Il y a de cela huit années, Jean-Marie Colombani, justement affligé par l'effondrement des tours du World Trade Center, écrivait dans un éditorial du Monde,
"nous sommes tous américains". La phrase était juste sur le moment et reflétait l'état d'esprit de la population française. Que Georges Bush n'ait pas mérité le crédit illimité qui lui
était offert par l'opinion internationale en 2001 est une autre histoire.
Depuis une semaine, l'actualité nous ofre de contempler des images de cadavres d'enfants palestiniens grisés par la poussière, dans les bras d'un proche en pleurs. Le New York Times ce matin publie
des extraits de rapports de la Croix Rouge à Gaza : ils ont "trouvé quatre enfants en bas âge
auprès du cadavre de leur mère. Ils étaient trop affaiblis pour se tenir debout. Un homme blessé était également dans l'impossibilité de bouger. Douze cadavres étaient étendus sur des
matelas." Ces scènes se passent pas loin de soldats israéliens, qui refusent l'accès à des ambulances. Les blessés doivent donc être amenés à dos d'âne jusqu'aux ambulances.
J'entendais hier Avi Pazner, porte parole du gouvernement israélien, affirmer, sur France Inter, que les opérations militaires à Gaza étaient un succès.
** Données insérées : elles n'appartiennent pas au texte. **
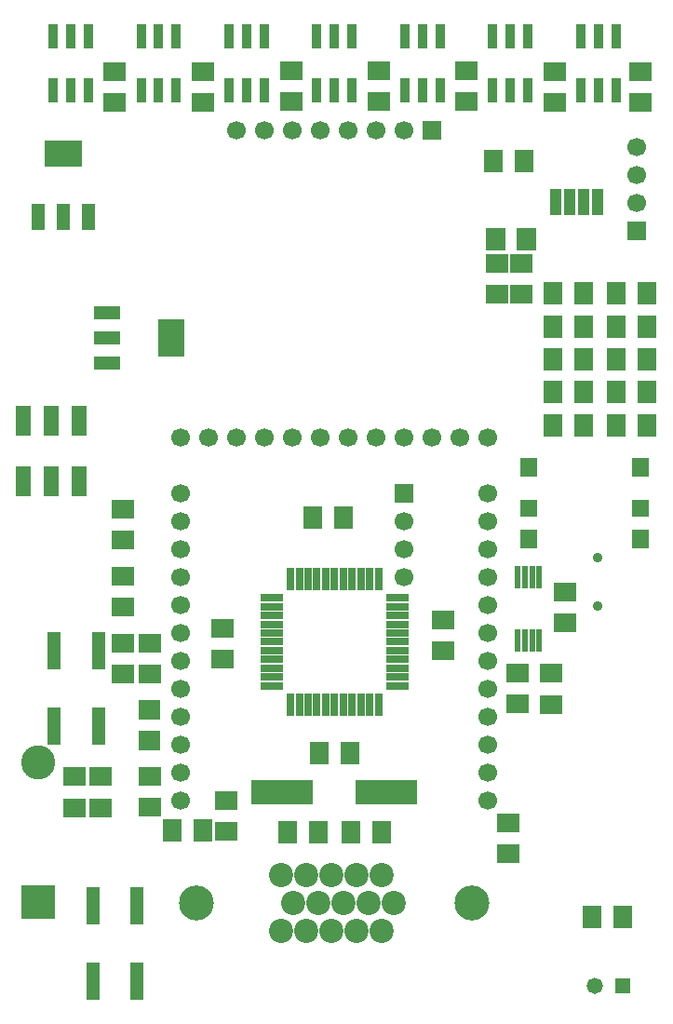
<source format=gbr>
G04 DipTrace Beta 2.3.9.1*
%INTopMask.gbr*%
%MOIN*%
%ADD56C,0.0354*%
%ADD57C,0.1252*%
%ADD63R,0.2244X0.0866*%
%ADD65C,0.0866*%
%ADD67R,0.0359X0.0879*%
%ADD69R,0.0925X0.1358*%
%ADD71R,0.0925X0.0453*%
%ADD73R,0.1358X0.0925*%
%ADD75R,0.0453X0.0925*%
%ADD77C,0.0669*%
%ADD81R,0.0433X0.0945*%
%ADD82R,0.0276X0.0787*%
%ADD83R,0.063X0.0591*%
%ADD85R,0.063X0.0669*%
%ADD87R,0.0236X0.0787*%
%ADD89C,0.0669*%
%ADD91R,0.0669X0.0669*%
%ADD93R,0.0787X0.0276*%
%ADD96R,0.0551X0.1063*%
%ADD104R,0.0579X0.0579*%
%ADD106C,0.0579*%
%ADD108R,0.0787X0.0709*%
%ADD110R,0.0709X0.0787*%
%ADD112C,0.122*%
%ADD114R,0.122X0.122*%
%ADD116R,0.0472X0.1339*%
%FSLAX44Y44*%
G04*
G70*
G90*
G75*
G01*
%LNTopMask*%
%LPD*%
D116*
X7290Y17434D3*
X5715D3*
Y14756D3*
X7290D3*
D114*
X5137Y8448D3*
D112*
Y13448D3*
D116*
X8672Y8294D3*
X7097D3*
Y5617D3*
X8672D3*
D110*
X16298Y13771D3*
X15196D3*
X14963Y22192D3*
X16066D3*
D108*
X19641Y18530D3*
Y17428D3*
X11735Y17137D3*
Y18239D3*
D110*
X21445Y34990D3*
X22547D3*
D108*
X23999Y18448D3*
Y19550D3*
X21562Y30200D3*
Y31302D3*
X22436Y30200D3*
Y31302D3*
X17318Y38193D3*
Y37091D3*
X11026Y38189D3*
Y37087D3*
X20471Y38193D3*
Y37091D3*
X14188Y38193D3*
Y37091D3*
X23625Y38189D3*
Y37087D3*
X7881Y38189D3*
Y37087D3*
X26711Y38189D3*
Y37087D3*
D106*
X25079Y5456D3*
D104*
X26079D3*
D110*
X26075Y7902D3*
X24973D3*
D56*
X25175Y20759D3*
Y19026D3*
D108*
X23487Y15523D3*
Y16625D3*
X8172Y20117D3*
Y19015D3*
X22314Y15546D3*
Y16649D3*
X8172Y21412D3*
Y22515D3*
G36*
X21165Y31782D2*
X21164Y32569D1*
X21873Y32570D1*
Y31783D1*
X21165Y31782D1*
G37*
G36*
X22267Y31783D2*
X22266Y32570D1*
X22975Y32571D1*
X22976Y31784D1*
X22267Y31783D1*
G37*
D110*
X25845Y25511D3*
X26948D3*
X24664D3*
X23562D3*
X25845Y26692D3*
X26948D3*
X24664D3*
X23562D3*
X25845Y30235D3*
X26948D3*
X24664Y27873D3*
X23562D3*
X25845Y29054D3*
X26948D3*
X24664D3*
X23562D3*
X25845Y27873D3*
X26948D3*
X24664Y30235D3*
X23562D3*
D108*
X21974Y10162D3*
Y11264D3*
X7381Y11824D3*
Y12927D3*
X6439Y11823D3*
Y12925D3*
X11862Y12089D3*
Y10987D3*
D110*
X9931Y11019D3*
X11033D3*
D108*
X9121Y12928D3*
Y11826D3*
G36*
X9516Y14971D2*
X8729D1*
Y15680D1*
X9516D1*
Y14971D1*
G37*
G36*
Y13869D2*
X8729D1*
Y14578D1*
X9516D1*
Y13869D1*
G37*
D110*
X14074Y10945D3*
X15176D3*
X17420Y10941D3*
X16318D3*
D108*
X8172Y17721D3*
Y16618D3*
X9124Y17722D3*
Y16620D3*
D96*
X6585Y23499D3*
X5601D3*
X4617D3*
Y25664D3*
X5601D3*
X6585D3*
D82*
X17322Y20003D3*
X17007D3*
X16692D3*
X16377D3*
X16062D3*
X15747D3*
X15432D3*
X15117D3*
X14802D3*
X14487D3*
X14172D3*
D93*
X13503Y19334D3*
Y19019D3*
Y18704D3*
Y18389D3*
Y18074D3*
Y17759D3*
Y17444D3*
Y17129D3*
Y16814D3*
Y16499D3*
Y16184D3*
D82*
X14172Y15515D3*
X14487D3*
X14802D3*
X15117D3*
X15432D3*
X15747D3*
X16062D3*
X16377D3*
X16692D3*
X17007D3*
X17322D3*
D93*
X17991Y16184D3*
Y16499D3*
Y16814D3*
Y17129D3*
Y17444D3*
Y17759D3*
Y18074D3*
Y18389D3*
Y18704D3*
Y19019D3*
Y19334D3*
D91*
X18247Y23082D3*
D89*
Y22082D3*
Y21082D3*
Y20082D3*
D87*
X23074Y20078D3*
X22818D3*
X22562D3*
X22306D3*
Y17794D3*
X22562D3*
X22818D3*
X23074D3*
D85*
X22696Y24007D3*
D83*
Y22546D3*
D85*
Y21448D3*
X26711D3*
D83*
Y22546D3*
D85*
Y24007D3*
D81*
X23660Y33499D3*
X24160D3*
X24660D3*
X25160D3*
D89*
X21247Y25074D3*
X20247D3*
X19247D3*
X18247D3*
X17247D3*
X16247D3*
X15247D3*
X14247D3*
X13247D3*
X12247D3*
X11247D3*
X10247D3*
D91*
X19247Y36074D3*
D77*
X18247D3*
X17247D3*
X16247D3*
X15247D3*
X14247D3*
X13247D3*
X12247D3*
D91*
X26554Y32487D3*
D89*
Y33487D3*
Y34487D3*
Y35487D3*
X10243Y23074D3*
Y22074D3*
Y21074D3*
Y20074D3*
Y19074D3*
Y18074D3*
D75*
X5125Y32966D3*
X6030D3*
X6936D3*
D73*
X6030Y35249D3*
D71*
X7601Y29544D3*
Y28639D3*
Y27733D3*
D69*
X9885Y28639D3*
D67*
X6928Y37498D3*
Y39428D3*
X6298D3*
Y37498D3*
X5668Y37503D3*
Y39428D3*
X10078Y37498D3*
Y39428D3*
X9448D3*
Y37498D3*
X8818Y37503D3*
Y39428D3*
X13227Y37498D3*
Y39428D3*
X12597D3*
Y37498D3*
X11967Y37503D3*
Y39428D3*
X16377Y37498D3*
Y39428D3*
X15747D3*
Y37498D3*
X15117Y37503D3*
Y39428D3*
X19526Y37498D3*
Y39428D3*
X18897D3*
Y37498D3*
X18267Y37503D3*
Y39428D3*
X22676Y37498D3*
Y39428D3*
X22046D3*
Y37498D3*
X21416Y37503D3*
Y39428D3*
X25826Y37498D3*
Y39428D3*
X25196D3*
Y37498D3*
X24566Y37503D3*
Y39428D3*
D89*
X10247Y17074D3*
Y16074D3*
Y15074D3*
Y14074D3*
Y13074D3*
Y12074D3*
X21247Y12082D3*
Y13082D3*
Y14082D3*
Y15082D3*
Y16082D3*
Y17082D3*
Y18082D3*
Y19082D3*
Y20082D3*
Y21082D3*
Y22082D3*
Y23082D3*
D65*
X13822Y7416D3*
X14723D3*
X15625D3*
X16526D3*
X17428D3*
X17881Y8416D3*
X16980D3*
X16078D3*
X15177D3*
X14275D3*
X13822Y9416D3*
X14723D3*
X15625D3*
X16526D3*
X17428D3*
D57*
X10812Y8415D3*
X20652Y8416D3*
D63*
X17617Y12365D3*
X13877D3*
M02*

</source>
Il y a demain à Paris une manifestation contre les bombardements israéliens à Gaza. Faut-il s'y rendre ? Je n'ai absolument aucune sympathie pour une partie des gens qui s'y trouveront, ceux qui
ont applaudi aux dernières invitations pitoyables de Dieudonné. Mais j'essaierai d'y aller, en souhaitant que surtout personne dans les organisateurs et le service d'ordre ne tolère le moindre
dérapage.
Et je tiens à saluer la présence annoncée d'un blogueur qui m'agace pourtant souvent, membre revendiqué, avec un zeste de provocation, de la gauche libérale. Hugues, de Commmentaires et
Vaticinations, a d'abord publié dimanche un article dans lequel il s'étonnait de la
disproportion entre la couverture médiatique des événements de Gaza et celle d'événements également meurtriers au Congo. Poil de Lama, commentateur fidèle chez Hugues, moins libéral, , lui répondis
"tu m'emmerdes". Poil de Lama refusait l'assimilation trop simpliste : soutien aux palestiniens = révisionnisme et antisémitisme.
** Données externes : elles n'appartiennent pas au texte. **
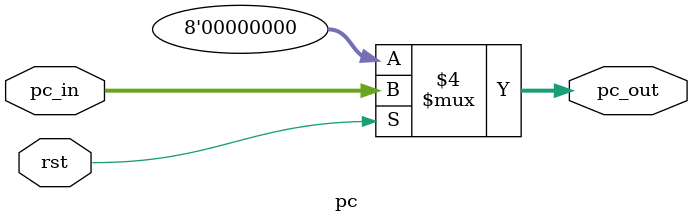
<source format=v>
module pc (
input wire rst ,
input wire [7:0] pc_in ,
output reg [7:0] pc_out
);

always @(*)
	begin
		if(~rst)
			begin
				pc_out = 'd0 ;
			end
		else
			begin
				pc_out = pc_in ;
			end
	end
	
endmodule

</source>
Et puis hier, Hugues publie un billet courageux dans lequel il annonce sa présence demain à la
manifestation parisienne, en espérant qu'elle reste digne. Pour le coup, c'est Poil de Lama qui explique qu'il n'ira pas, refusant d'être éventuellement mêlé à des dérapages à la Dieudonné.
J'espère que demain les gens seront nombreux pour refuser simplement que l'on bombarde des populations civiles. Parce qu'aussi Israël c'est nous, parce qu'Israël vient d'être admis comme partenaire
privilégié de l'Union européenne, parce que les liens qui nous unissent à ce pays sont immenses, nous ne devons pas lui permettre ces débordements.
Et il est important de dire qu'en ce moment, pour l'opinion française, de toutes origines, nous sommes tous palestiniens.